**DOCUMENT PASSAGE**:
──────────
Peyto has a reserves committee, comprised of a majority of independent board members, that reviews the qualifications and appointment of the independent reserve evaluators. The committee also reviews the procedures for providing information to the evaluators. All booked reserves are based upon annual evaluations by the independent qualified reserve evaluators conducted in accordance with the COGE (Canadian Oil and Gas Evaluation) Handbook and National Instrument 51-101. The evaluations are conducted using all available geological and engineering data. The reserves committee has reviewed the reserves information and approved the reserve report.

GENERAL

A complete filing of the Statement of Reserves (form 51-101F1), Report on Reserves (form 51-101F2), and Report of Management and Directors on Oil and Gas Disclosure (form 51-101F3) will be available in the Annual Information Form to be filed by the end of March 2025. Shareholders are encouraged to actively visit Peyto’s website located at www.peyto.com. For further information, please contact Jean-Paul Lachance, President and Chief Executive Officer of Peyto at (403) 261-6081.

ADVISORIES

Unaudited Financial Information

Certain financial and operating information included in this news release including, without limitation, exploration and development expenditures, acquisitions, field netbacks, funds from operations, net debt, FD&A costs, Finding & Development costs excluding acquisitions, acquisition costs, and recycle ratio, are based on estimated unaudited financial results for the year ended December 31, 2024, and are subject to the same limitations as discussed under Forward Looking Information set out below. These estimated amounts may change upon the completion of audited financial statements for the year ended December 31, 2024 and changes could be material.
──────────
**STORED DATA**:
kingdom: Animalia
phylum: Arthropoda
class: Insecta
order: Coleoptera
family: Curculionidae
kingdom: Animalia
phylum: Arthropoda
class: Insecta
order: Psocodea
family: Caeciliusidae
──────────
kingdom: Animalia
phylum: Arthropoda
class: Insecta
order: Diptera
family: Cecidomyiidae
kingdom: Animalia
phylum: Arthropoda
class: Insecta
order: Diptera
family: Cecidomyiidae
──────────
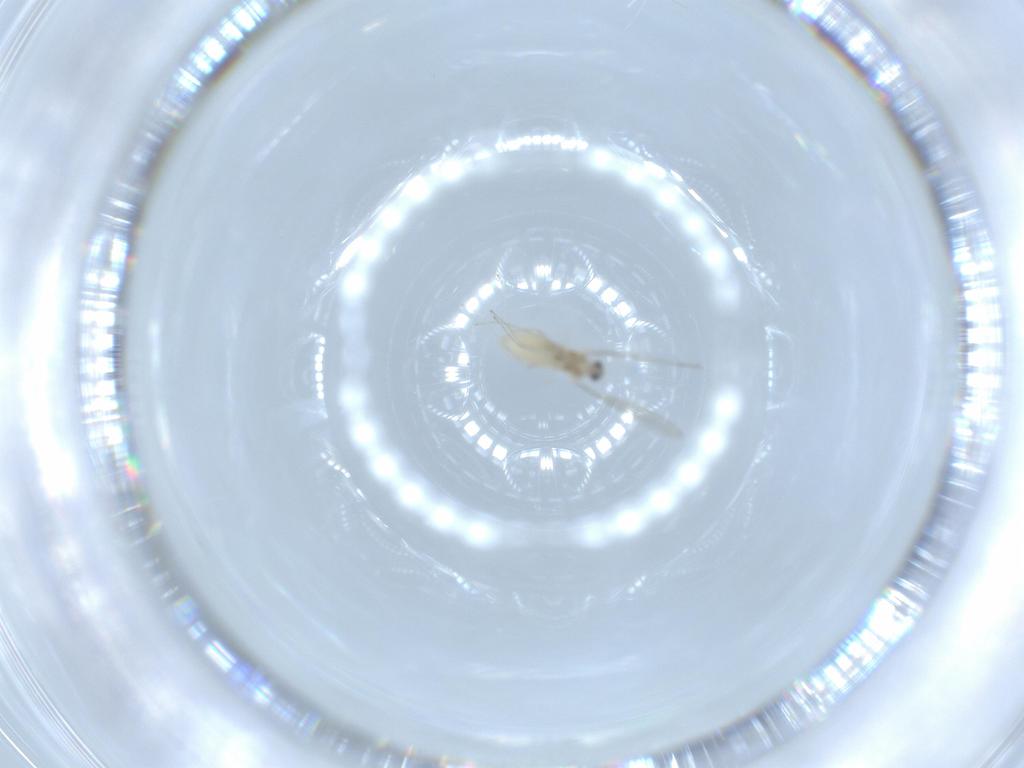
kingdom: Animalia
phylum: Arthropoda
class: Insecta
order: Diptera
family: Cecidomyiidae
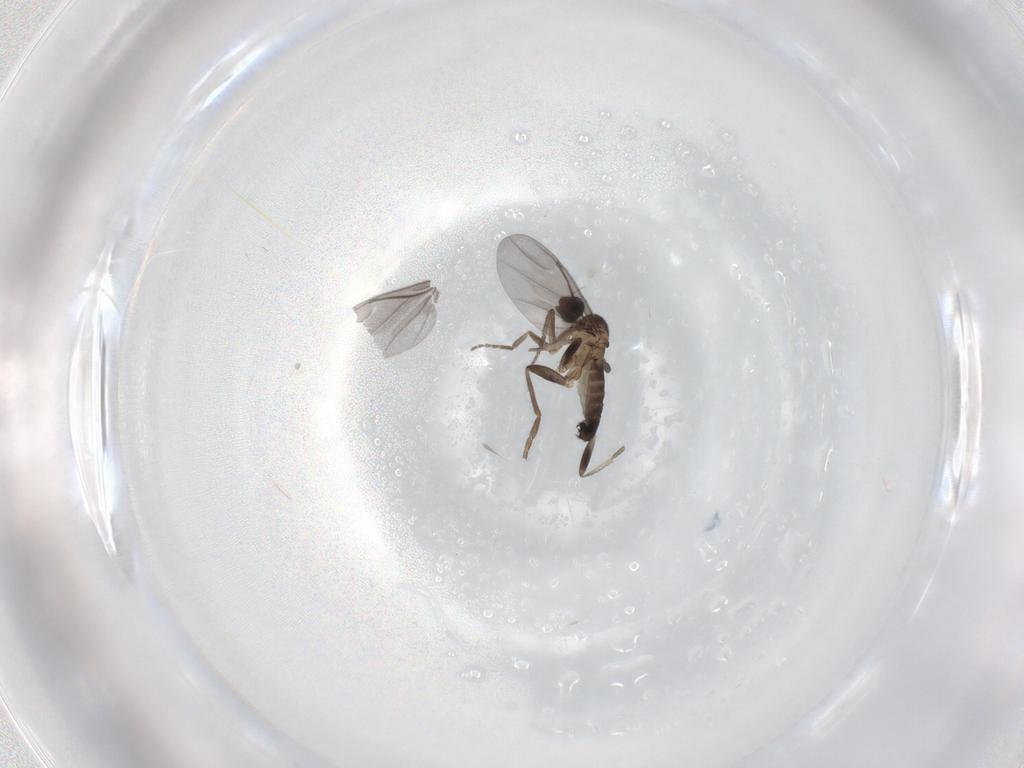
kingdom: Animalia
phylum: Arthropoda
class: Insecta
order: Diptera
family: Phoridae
──────────
**WRITTEN REQUEST**: Quote the Peyto reserves passage word for word from "Certain financial and" to "could be material.".

**RESPONSE TO THIS TASK**:
Certain financial and operating information included in this news release including, without limitation, exploration and development expenditures, acquisitions, field netbacks, funds from operations, net debt, FD&A costs, Finding & Development costs excluding acquisitions, acquisition costs, and recycle ratio, are based on estimated unaudited financial results for the year ended December 31, 2024, and are subject to the same limitations as discussed under Forward Looking Information set out below. These estimated amounts may change upon the completion of audited financial statements for the year ended December 31, 2024 and changes could be material.